So there we have it. Amino-modified Organosilicones – highly synthesized, complex, inorganic siloxane polymers, that have been modified to have attached hydrocarbons (CH) and also modified to have attached amine groups. They are not “organic-based”, nor are they “natural”. Amodimethicones have distinct advantages over the previous generation of dimethicones. Amodimethicone is more substantive to the hair – it adheres to the hair better. Amodimethicone does not build up, it does not layer upon itself. Amodimethicone seeks out and is attracted to areas of damage on the hair shaft. Amodimethicone offers a longer lasting effect on the hair shaft. It also offers heat protection and some protection from UV sun damage. Compared to other conditioning ingredients, Amodimethicone is effective when used in very small amounts. A little goes a long way, making it cost-effective for the manufacturer. To sum, it is an effective and desirable group of ingredients.

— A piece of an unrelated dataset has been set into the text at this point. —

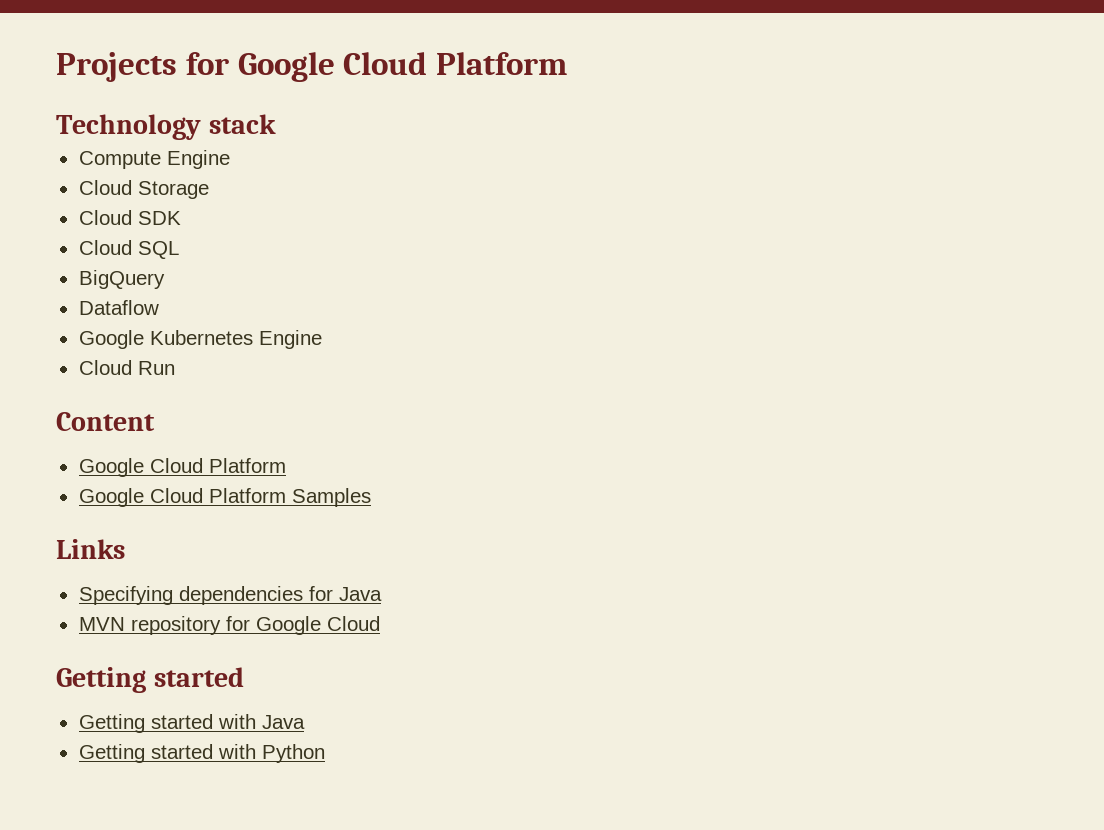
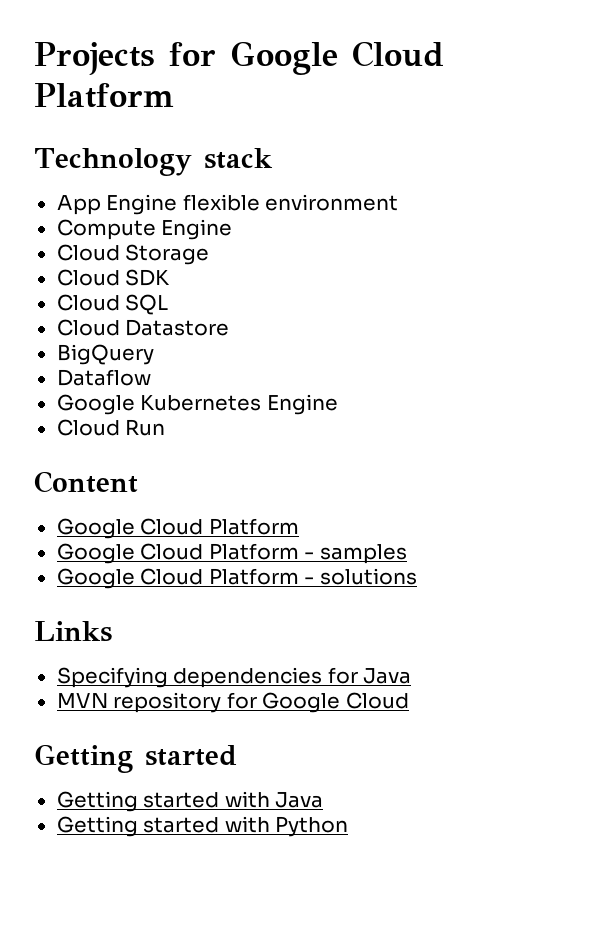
(276, 124) none -> [56,194,399,215] // App Engine flexible environment
(179, 250) none -> [56,319,230,336] // Cloud Datastore
[291,488,371,507] Samples -> [304,544,407,564] [56,568,417,589] - samples // Google Cloud Platform - solutions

What gripes my grits is that a company is trying to pass it off as natural. They are so determined to claim that their product line is ALL NATURAL, that they pass off a highly synthesized inorganic-based chemical as being consistent with their ALL NATURAL commitment. I’m not angry that they use the stuff, I’m angry that they don’t tell the truth. The truth is that the amino-modified organosilicone offers benefits that are pretty much impossible to duplicate with natural alternatives. So why don’t they say “seeking natural solutions” instead of claiming something to be natural that is not? Is ALL natural that important? “All natural” is an implausible stretch for most shampoo or conditioning surfactant systems. There needs to be an industry standard of what constitutes a “natural” ingredient, and a more precise definition of an “all natural” product. Meanwhile, we are misled, misinformed and marketed to our ignorance. Grrrrr!
Reference: 1. Organo-Modified Siloxane Polymers for Conditioning Skin and Hair, Eric S. Abrutyn, in
Conditioning Agents for Hair and Skin, ed by Randy Schueller & Perry Romanowski, Marcel Dekker, Inc., 1999.